▸ **REQUIRED TASKS**
[1] Rewrite the passage of the article on North Korea's missile range starting with "BND Deputy Director" and going on through "from the BND.", swapping "briefing" for "session".
[2] Extend the article on North Korea's missile range from its final sentence onward.

▸ **DOCUMENT EXTRACT**
::::

North Korean Missile Can Reach Europe: Agency

BERLIN (Dispatches) -- North Korean rockets can now be fitted with nuclear weapons and could reach Germany and central Europe, a top official with Germany's foreign intelligence agency told lawmakers this week, according to a report in the Bild am Sonntag newspaper.
BND Deputy Director Ole Diehl told lawmakers during a closed-door meeting that the assessment was "certain," the newspaper reported, citing participants in the briefing.
At the same time, Diehl said the agency viewed talks between North and South Korea as a positive sign. No comment was immediately available from the BND.
A senior North Korean diplomat left for Finland on Sunday for talks with former U.S. and South Korean officials, Yonhap News Agency reported, amid a series of diplomatic encounters ahead of a possible U.S.-North Korean summit.
North Korea has made no secret of its plans to develop a missile capable of hitting the U.S. mainland.
It defends the programs as a necessary deterrent against perceived plans for invasion by the United States, which stations 28,500 troops in South Korea, a legacy of the Korean war.  
Tensions have eased in recent weeks, coinciding with North Korea's participation in the Winter Olympics held in the South last month.
Representatives of North Korea, South Korea and the United States are set to meet in Finland for talks on denuclearization, according to South Korean and Finnish officials.

::::

▸ **DATA SHOWN**
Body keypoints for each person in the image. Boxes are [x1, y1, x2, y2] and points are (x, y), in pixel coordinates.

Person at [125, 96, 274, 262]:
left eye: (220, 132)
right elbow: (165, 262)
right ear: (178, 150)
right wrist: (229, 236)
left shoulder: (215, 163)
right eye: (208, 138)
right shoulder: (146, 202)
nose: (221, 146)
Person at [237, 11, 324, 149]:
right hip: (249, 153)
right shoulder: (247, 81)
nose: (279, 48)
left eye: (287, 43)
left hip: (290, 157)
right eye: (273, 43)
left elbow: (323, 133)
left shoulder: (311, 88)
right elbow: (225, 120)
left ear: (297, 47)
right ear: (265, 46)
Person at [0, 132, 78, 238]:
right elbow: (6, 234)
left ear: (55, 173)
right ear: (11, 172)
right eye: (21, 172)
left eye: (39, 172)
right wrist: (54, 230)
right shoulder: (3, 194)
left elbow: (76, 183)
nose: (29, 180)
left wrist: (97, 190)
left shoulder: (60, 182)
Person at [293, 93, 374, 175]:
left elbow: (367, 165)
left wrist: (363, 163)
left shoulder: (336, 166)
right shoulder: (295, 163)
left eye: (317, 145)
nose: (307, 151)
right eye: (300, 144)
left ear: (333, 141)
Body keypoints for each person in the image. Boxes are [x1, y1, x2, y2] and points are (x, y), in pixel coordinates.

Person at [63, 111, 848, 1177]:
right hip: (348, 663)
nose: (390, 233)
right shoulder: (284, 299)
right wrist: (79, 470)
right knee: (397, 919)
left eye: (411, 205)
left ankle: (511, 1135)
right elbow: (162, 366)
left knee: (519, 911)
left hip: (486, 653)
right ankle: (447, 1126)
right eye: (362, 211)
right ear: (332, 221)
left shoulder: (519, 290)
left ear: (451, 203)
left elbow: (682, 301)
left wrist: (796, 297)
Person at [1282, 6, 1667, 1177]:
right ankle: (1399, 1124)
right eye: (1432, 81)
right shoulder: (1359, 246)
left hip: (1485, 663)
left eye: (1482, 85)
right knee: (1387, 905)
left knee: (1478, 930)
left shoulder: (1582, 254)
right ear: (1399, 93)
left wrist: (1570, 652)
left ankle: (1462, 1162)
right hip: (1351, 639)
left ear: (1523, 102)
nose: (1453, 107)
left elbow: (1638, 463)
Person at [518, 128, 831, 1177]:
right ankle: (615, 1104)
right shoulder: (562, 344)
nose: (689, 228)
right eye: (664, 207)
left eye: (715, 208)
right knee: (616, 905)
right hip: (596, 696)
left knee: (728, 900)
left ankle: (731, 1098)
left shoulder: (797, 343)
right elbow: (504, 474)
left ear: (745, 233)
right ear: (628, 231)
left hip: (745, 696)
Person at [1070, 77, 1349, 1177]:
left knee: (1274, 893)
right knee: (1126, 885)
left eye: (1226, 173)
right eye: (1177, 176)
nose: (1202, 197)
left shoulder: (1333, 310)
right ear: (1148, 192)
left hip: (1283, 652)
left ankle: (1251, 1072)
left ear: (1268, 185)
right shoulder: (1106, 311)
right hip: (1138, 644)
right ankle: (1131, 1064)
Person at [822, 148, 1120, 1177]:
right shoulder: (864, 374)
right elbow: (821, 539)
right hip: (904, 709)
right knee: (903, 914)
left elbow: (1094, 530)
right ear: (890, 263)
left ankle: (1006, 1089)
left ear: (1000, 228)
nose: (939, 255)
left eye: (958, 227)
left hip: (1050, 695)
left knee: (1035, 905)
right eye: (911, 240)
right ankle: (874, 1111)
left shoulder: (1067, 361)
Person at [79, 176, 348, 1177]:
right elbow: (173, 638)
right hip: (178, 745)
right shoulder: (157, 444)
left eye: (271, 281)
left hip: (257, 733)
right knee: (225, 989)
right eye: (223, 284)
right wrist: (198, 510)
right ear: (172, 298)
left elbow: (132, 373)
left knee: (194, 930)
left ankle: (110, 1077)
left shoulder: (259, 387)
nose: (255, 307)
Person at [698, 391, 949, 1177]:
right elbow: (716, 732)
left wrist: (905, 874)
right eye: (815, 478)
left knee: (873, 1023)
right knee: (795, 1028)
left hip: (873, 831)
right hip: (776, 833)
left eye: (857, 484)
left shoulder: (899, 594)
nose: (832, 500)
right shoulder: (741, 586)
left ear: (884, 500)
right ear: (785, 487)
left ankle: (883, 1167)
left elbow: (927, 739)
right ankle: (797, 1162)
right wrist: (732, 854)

::::

▸ **ANSWERS IN ORDER**
[1]
BND Deputy Director Ole Diehl told lawmakers during a closed-door meeting that the assessment was "certain," the newspaper reported, citing participants in the session.
At the same time, Diehl said the agency viewed talks between North and South Korea as a positive sign. No comment was immediately available from the BND.

[2]
The North Korea talks in Finland will include American representatives who are not government officials, said Kimmo Lahdevirta, an official at the Finland foreign ministry. The U.S. does not have a diplomatic presence in North Korea.
South Korea's Foreign Ministry told CNN that former officials and private experts from South Korea would be at the "second-tier" talks on denuclearization. The ministry suggested the U.S. would also be represented in some way, without giving details.
Lahdevirta described the meeting as a "track 1.5 academic meeting ... involving representatives from North Korea, South Korea and the U.S."
So-called "track 1.5 talks" bring together a mixture of current government officials and nongovernmental experts.
Lahdevirta said no current U.S. government officials will be participating. He could not say who was coming from North or South Korea.